Evaluate the model’s performance on the test data:

model %>% evaluate(x_test, y_test,verbose = 0)
$loss
[1] 0.1149

$acc
[1] 0.9807

Generate predictions on new data:

model %>% predict_classes(x_test)
  [1] 7 2 1 0 4 1 4 9 5 9 0 6 9 0 1 5 9 7 3 4 9 6 6 5 4 0 7 4 0 1 3 1 3 4 7 2 7 1 2
 [40] 1 1 7 4 2 3 5 1 2 4 4 6 3 5 5 6 0 4 1 9 5 7 8 9 3 7 4 6 4 3 0 7 0 2 9 1 7 3 2
 [79] 9 7 7 6 2 7 8 4 7 3 6 1 3 6 9 3 1 4 1 7 6 9
 [ reached getOption("max.print") -- omitted 9900 entries ]

Keras provides a vocabulary for building deep learning models that is simple, elegant, and intuitive. Building a question answering system, an image classification model, a neural Turing machine, or any other model is just as straightforward.

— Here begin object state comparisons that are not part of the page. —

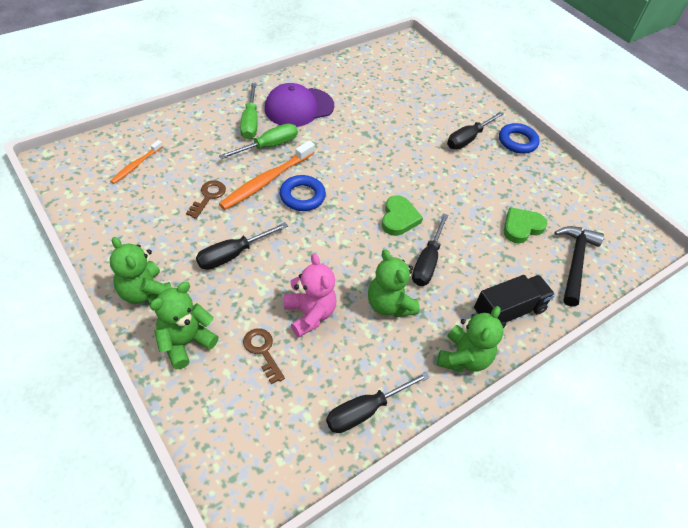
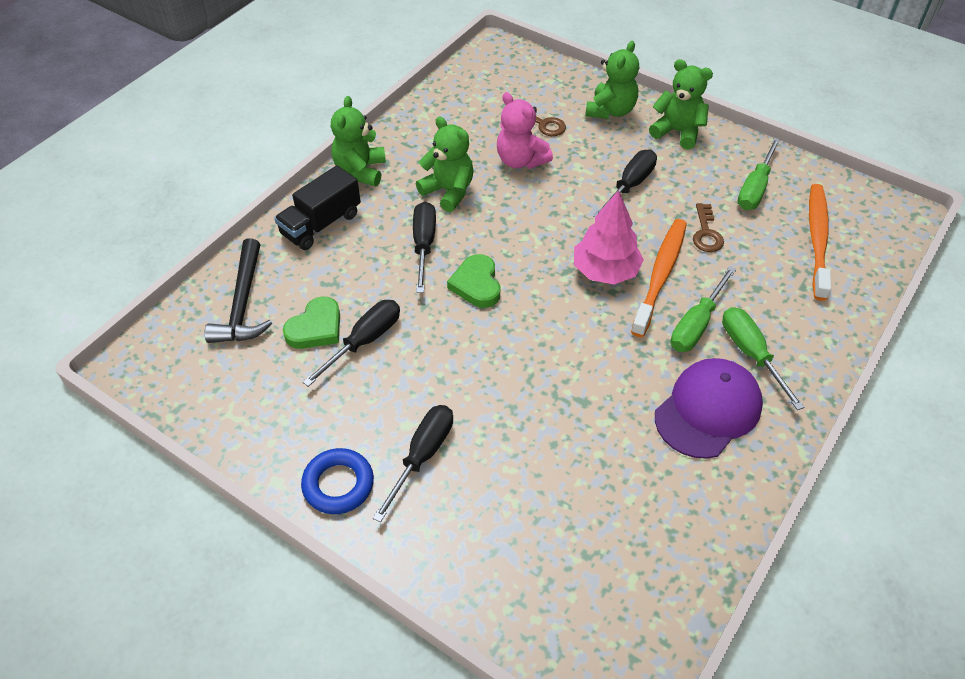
camera: 165 degrees right, 0 degrees up
orange toothbrush [110,140,163,184] -> orange toothbrush [809,184,831,301], size x1.78
blue ring [280,175,326,211] -> pink tree [574,190,644,285]
black screwdriver [326,372,430,433] -> black screwdriver moved to [303,300,400,387]
none -> green screwdriver [737,138,780,210]

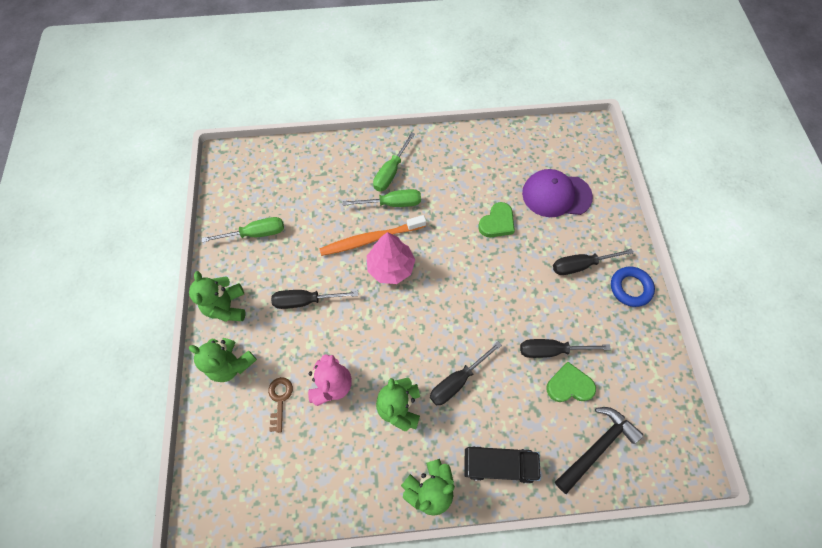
camera: 130 degrees left, 15 degrees up
green heart [447,254,501,308] -> green heart moved to [478,202,515,238]
green teddy bear [585,41,639,119] -> green teddy bear turned 135 degrees counterclockwise [189,338,257,382]
purple cap [655,358,763,459] -> purple cap moved to [522,169,593,217]
brown key [693,203,724,252] -> none
orange toothbrush [809,184,831,301] -> none

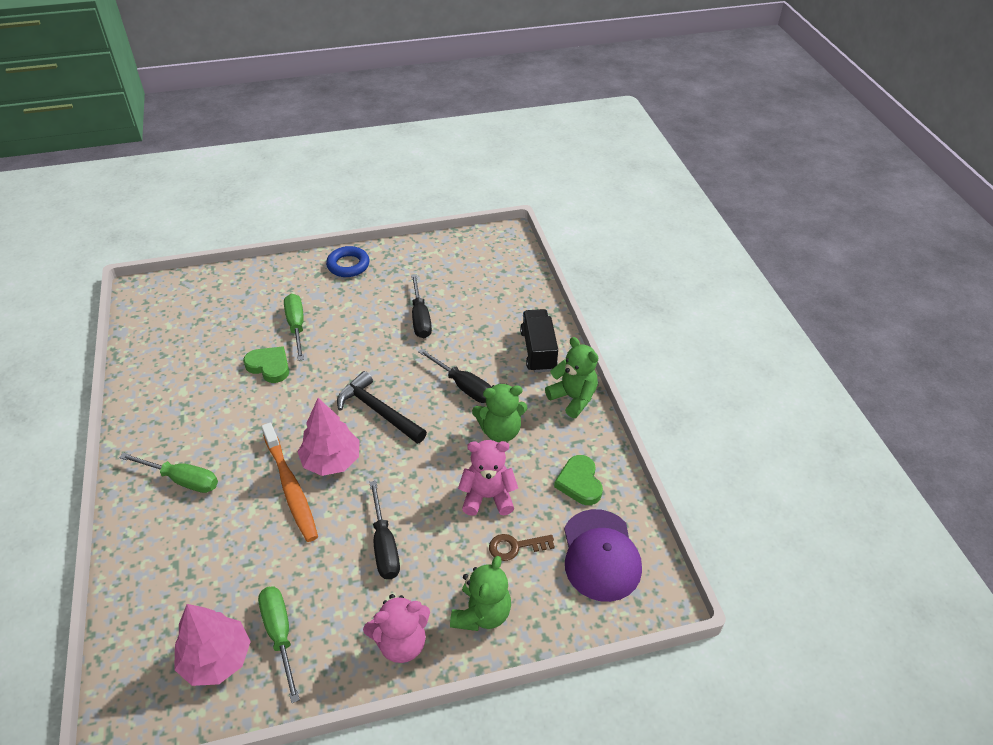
camera: 100 degrees left, 20 degrees down
green teddy bear [189,271,245,322] -> pink teddy bear [363,594,430,663]
green screwdriver [342,189,421,207] -> green screwdriver moved to [284,294,304,361]
purple cap [522,169,593,217] -> purple cap moved to [564,509,642,602]
green heart [546,362,596,402] -> green heart moved to [554,455,603,505]
black screwdriver [553,249,634,275] -> none
black hammer [555,407,643,494] -> black hammer moved to [337,371,427,444]
none -> pink tree [174,604,251,686]

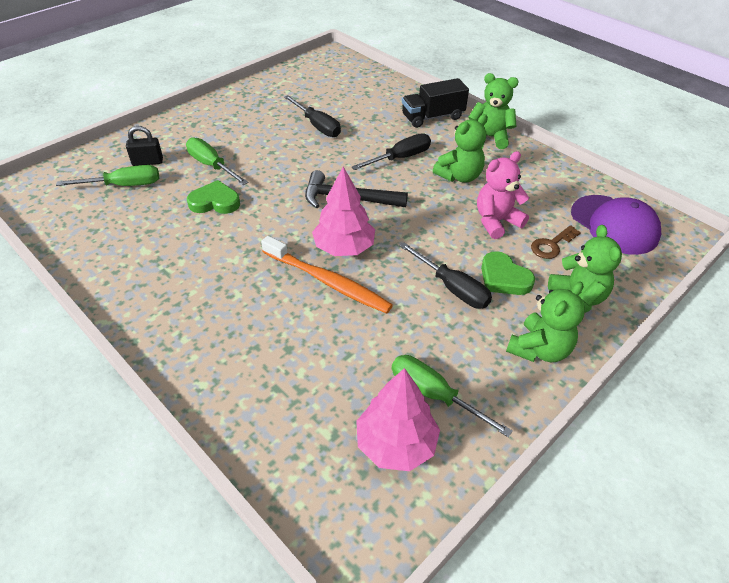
camera: 30 degrees left, 0 degrees up
green screwdriver [119,453,218,493] -> green screwdriver moved to [56,165,159,186]
blue ring [326,246,369,277] -> none
pink teddy bear [363,594,430,663] -> green teddy bear [506,281,585,362]
black screwdriver [418,349,492,403] -> black screwdriver turned 45 degrees counterclockwise [352,133,431,170]
black truck [520,309,558,373] -> black truck turned 75 degrees counterclockwise [402,78,469,128]
green heart [554,455,603,505] -> green heart moved to [481,251,535,295]
none -> black padlock [126,126,163,166]

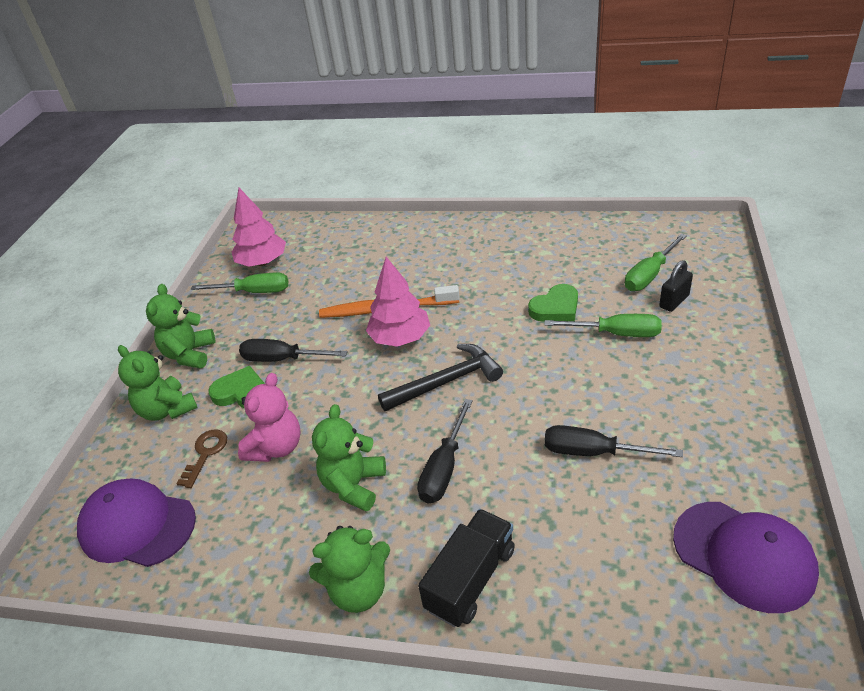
camera: 150 degrees right, 5 degrees down
none -> purple cap [673,502,819,613]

The Guide to the Sequential Model article describes the basics of Keras sequential models in more depth.

Examples

Over 20 complete examples are available (special thanks to @dfalbel for his work on these!). The examples cover image classification, text generation with stacked LSTMs, question-answering with memory networks, transfer learning, variational encoding, and more.

Example Description
addition_rnn Implementation of sequence to sequence learning for performing addition of two numbers (as strings).
babi_memnn Trains a memory network on the bAbI dataset for reading comprehension.
babi_rnn Trains a two-branch recurrent network on the bAbI dataset for reading comprehension.
cifar10_cnn Trains a simple deep CNN on the CIFAR10 small images dataset.
conv_lstm Demonstrates the use of a convolutional LSTM network.
deep_dream Deep Dreams in Keras.
imdb_bidirectional_lstm Trains a Bidirectional LSTM on the IMDB sentiment classification task.
imdb_cnn Demonstrates the use of Convolution1D for text classification.
imdb_cnn_lstm Trains a convolutional stack followed by a recurrent stack network on the IMDB sentiment classification task.
imdb_fasttext Trains a FastText model on the IMDB sentiment classification task.
imdb_lstm Trains a LSTM on the IMDB sentiment classification task.
lstm_text_generation Generates text from Nietzsche’s writings.
mnist_acgan Implementation of AC-GAN (Auxiliary Classifier GAN ) on the MNIST dataset
mnist_antirectifier Demonstrates how to write custom layers for Keras
mnist_cnn Trains a simple convnet on the MNIST dataset.
mnist_irnn Reproduction of the IRNN experiment with pixel-by-pixel sequential MNIST in “A Simple Way to Initialize Recurrent Networks of Rectified Linear Units” by Le et al.
mnist_mlp Trains a simple deep multi-layer perceptron on the MNIST dataset.
mnist_hierarchical_rnn Trains a Hierarchical RNN (HRNN) to classify MNIST digits.
mnist_transfer_cnn Transfer learning toy example.
neural_style_transfer Neural style transfer (generating an image with the same “content” as a base image, but with the “style” of a different picture).
reuters_mlp Trains and evaluates a simple MLP on the Reuters newswire topic classification task.
stateful_lstm Demonstrates how to use stateful RNNs to model long sequences efficiently.
variational_autoencoder Demonstrates how to build a variational autoencoder.
variational_autoencoder_deconv Demonstrates how to build a variational autoencoder with Keras using deconvolution layers.

Learning More

After you’ve become familiar with the basics, these articles are a good next step:

Keras provides a productive, highly flexible framework for developing deep learning models. We can’t wait to see what the R community will do with these tools!